Nationally surveillance includes the National Nosocomial Infection Surveillance with over 200 hospitals in the United States reporting. The CDC also has initiated 8 sites for active bacterial core surveillance program to look at invasive Streptococcal pneumoniae isolates. This area of surveillance is necessary to guide national policy, update list of essential medications, develop national treatment guidelines and evaluate the effectiveness of interventions.

Internationally, Canada has the Canadian Bacterial Surveillance network which includes private lab and community hospitals in all 10 provinces but participation is voluntary.

SENTRY which is a multinational antibiotic resistance surveillance.
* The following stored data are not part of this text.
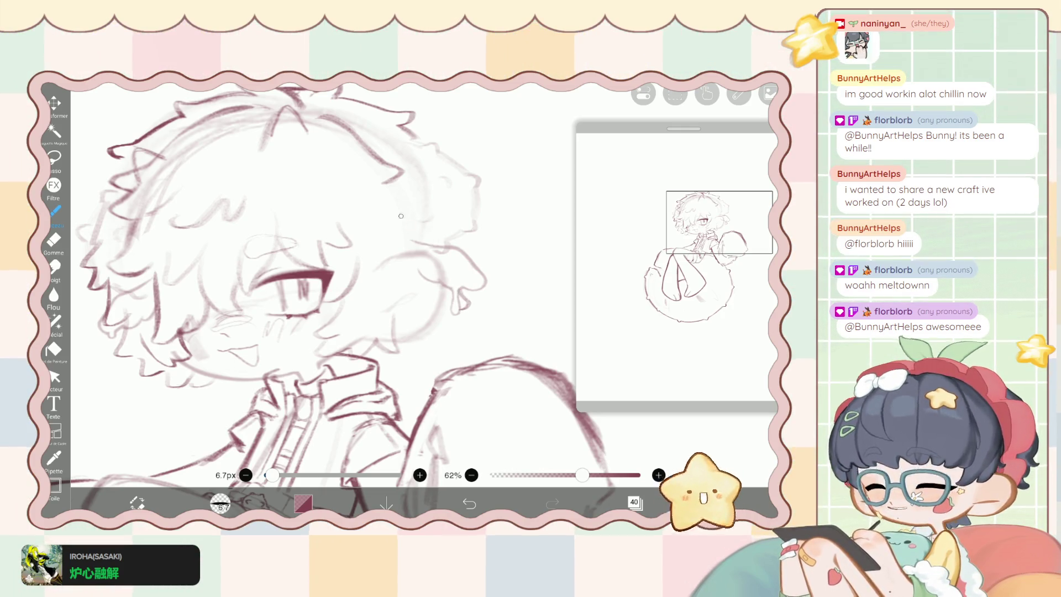
drag(439, 307, 447, 307)
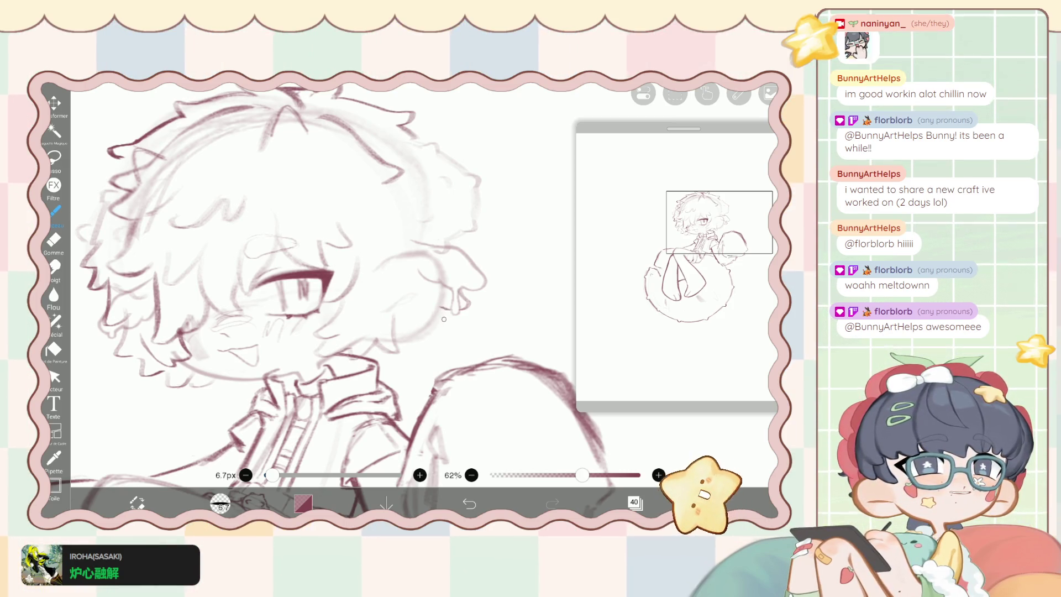
mouse_move(446, 308)
mouse_down()
mouse_move(455, 327)
mouse_move(434, 333)
mouse_move(447, 315)
mouse_up()
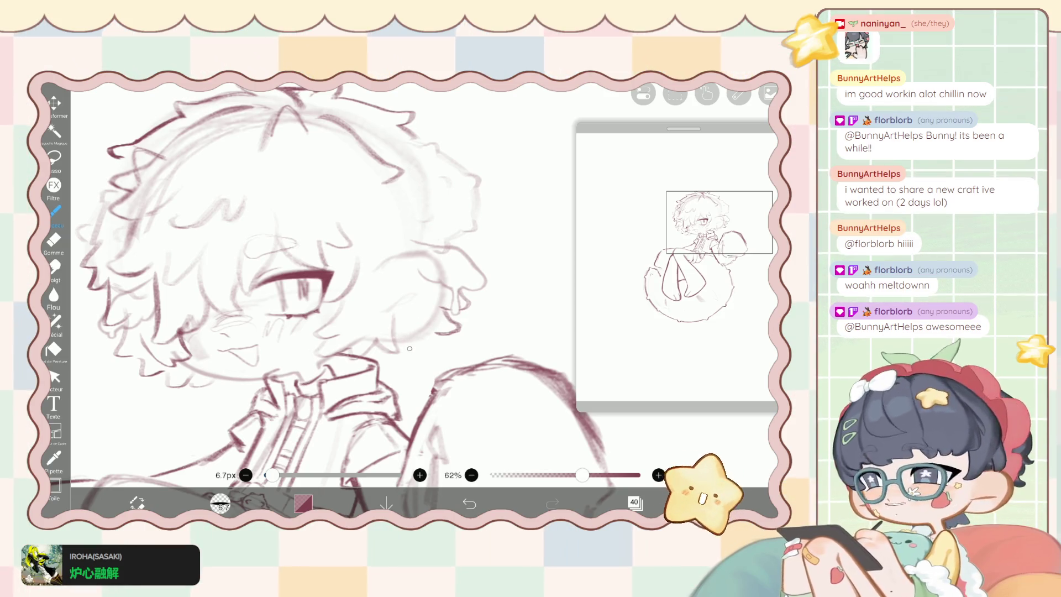
Draw a line from the drip to the collar, undo and redo it, then pick the Lasso.
mouse_move(430, 334)
mouse_down()
mouse_move(407, 357)
mouse_move(376, 355)
mouse_up()
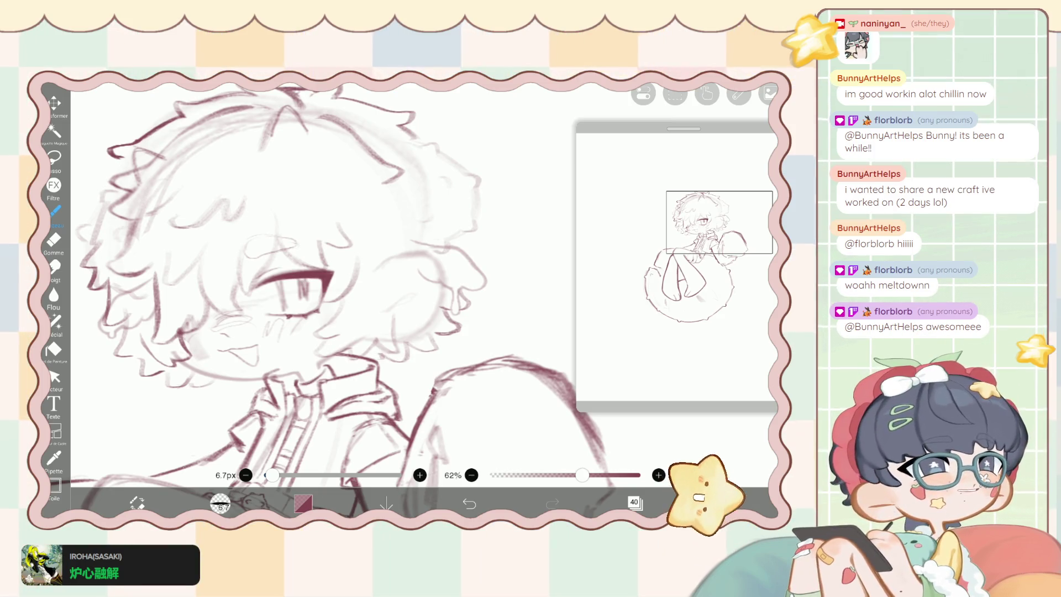
scroll(331, 292, down, 3)
key(ctrl+z)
WHONET which is a collaborating center for surveillance of worldwide resistance and collaboration of laboratory isolates. There are also separate surveillance systems for specific diseases such as tuberculosis, gonorrhea and HIV infection. Internationally, the importance is to share information on what resistant strains are circulating, to improve communication and collaboration among countries and to guide policy and drug monitoring.

 

Prevention and control of antibiotic resistance

Reduce selective pressures:

  • Use antibiotics for bacterial disease
     
  • Use appropriate dosing and length of time
     
  • Change medication if ineffective
     
  • Use appropriate medication for a specific site
     
  • Stop use of antibiotics in the animal husbandry for growth promotion
     
  • Regulate prescribing practices in veterinary medicine
     
  • Establish antibiotic prescribing practices and distribution especially in countries that allow over the counter medications without precripton
     
  • Educate the public to the dangers of overuse/misuse of antibiotics

 
Improve sanitary conditions
  • Handwashing is effective and essential for reducing transmission of resistance
     
  • Reduce crowding in living situations as well as hospitals
     
  • Sterilize equipment or use disposable equipment whenever possible.

 
Enhance surveillance locally, nationally and internationally
  • Standardize laboratory testing for resistance
     
  • Improve access to higher technology such as pulse field gel electrophoresis
     
  • Enhance internet communication and sharing of data in a timely fashion.
     
  • Improve vaccination status among the vaccine preventable diseases

 

Study Questions:
  1. Name 2 selective pressures that contribute to antibiotic resistance worldwide.

  2. What is needed for adequate surveillance system for antibiotic resistance?

  3. Name one resistant organism and discuss what led to its increase and spread.